> **ACTION ITEM**: Please state the health department's target number of environmental health practitioners per person, as given in the text on food safety oversight in South Africa.

> **EXTRACTED TEXT**:
---*---

The health department checks that places that make, serve and sell food follow hygiene and safety rules and respond to foodborne outbreaks. The agriculture department handles the registration of pesticides and imports and exports of animal products, while the trade and industry department oversees the food products entering and leaving the country, ensuring they meet local and international standards. 

One of the authors of a study published in BMC Public Health in July that looked at food fraud in South Africa — when food suppliers deliberately sell goods they know aren’t safe for consumption — says it is that lack of coordinated oversight that allows unsafe food to enter the system. A single control authority, like the Food and Drug Administration in the US, or the Food Standards Agency in the UK, Phoka Rathebe, associate professor of environmental health at the University of Johannesburg, says, would help ensure coordination across the whole supply chain.

Below target

Much of the enforcement of rules meant to ensure that people can trust that their food is safe comes from environmental health practitioners (EHPs). But last year there were just 1 712 of these health inspectors across the country which, for a population of around 63 million, works out to about one for every 37 000 people. That’s far below the health department’s target of one for every 10 000 people, which they say is the norm.  

EHPs are responsible for everything from checking that public water supplies are safe and waste isn’t dumped in places it shouldn’t be to running campaigns to teach communities about things like how to clean their water and use paraffin to heat their homes and cook safely.

---*---

> **RECORDS SUPPLIED**:
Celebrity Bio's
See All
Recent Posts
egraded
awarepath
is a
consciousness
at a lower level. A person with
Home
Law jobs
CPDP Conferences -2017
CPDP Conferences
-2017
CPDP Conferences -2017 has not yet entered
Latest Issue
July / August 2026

---*---

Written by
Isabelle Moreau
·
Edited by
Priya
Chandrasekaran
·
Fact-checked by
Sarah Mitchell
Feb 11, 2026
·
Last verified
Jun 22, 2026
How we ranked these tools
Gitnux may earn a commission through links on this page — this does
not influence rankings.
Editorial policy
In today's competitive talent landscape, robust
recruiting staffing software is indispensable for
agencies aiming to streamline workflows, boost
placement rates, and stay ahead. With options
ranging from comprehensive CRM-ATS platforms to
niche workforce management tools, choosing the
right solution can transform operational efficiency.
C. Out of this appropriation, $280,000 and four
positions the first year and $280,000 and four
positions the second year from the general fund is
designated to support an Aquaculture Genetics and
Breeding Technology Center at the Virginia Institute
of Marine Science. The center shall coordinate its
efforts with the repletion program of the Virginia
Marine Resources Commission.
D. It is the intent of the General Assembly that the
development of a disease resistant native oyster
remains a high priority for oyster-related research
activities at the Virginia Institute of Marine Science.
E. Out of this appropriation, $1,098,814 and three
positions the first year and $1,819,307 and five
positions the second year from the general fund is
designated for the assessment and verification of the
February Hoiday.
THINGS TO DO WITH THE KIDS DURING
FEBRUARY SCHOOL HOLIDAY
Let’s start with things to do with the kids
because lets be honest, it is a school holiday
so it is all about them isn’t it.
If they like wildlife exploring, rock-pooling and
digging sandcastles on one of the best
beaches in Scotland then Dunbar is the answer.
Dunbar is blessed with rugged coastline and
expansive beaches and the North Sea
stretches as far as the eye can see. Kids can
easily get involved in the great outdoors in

---*---

> **FINISHED EXERCISE**: One for every 10 000 people.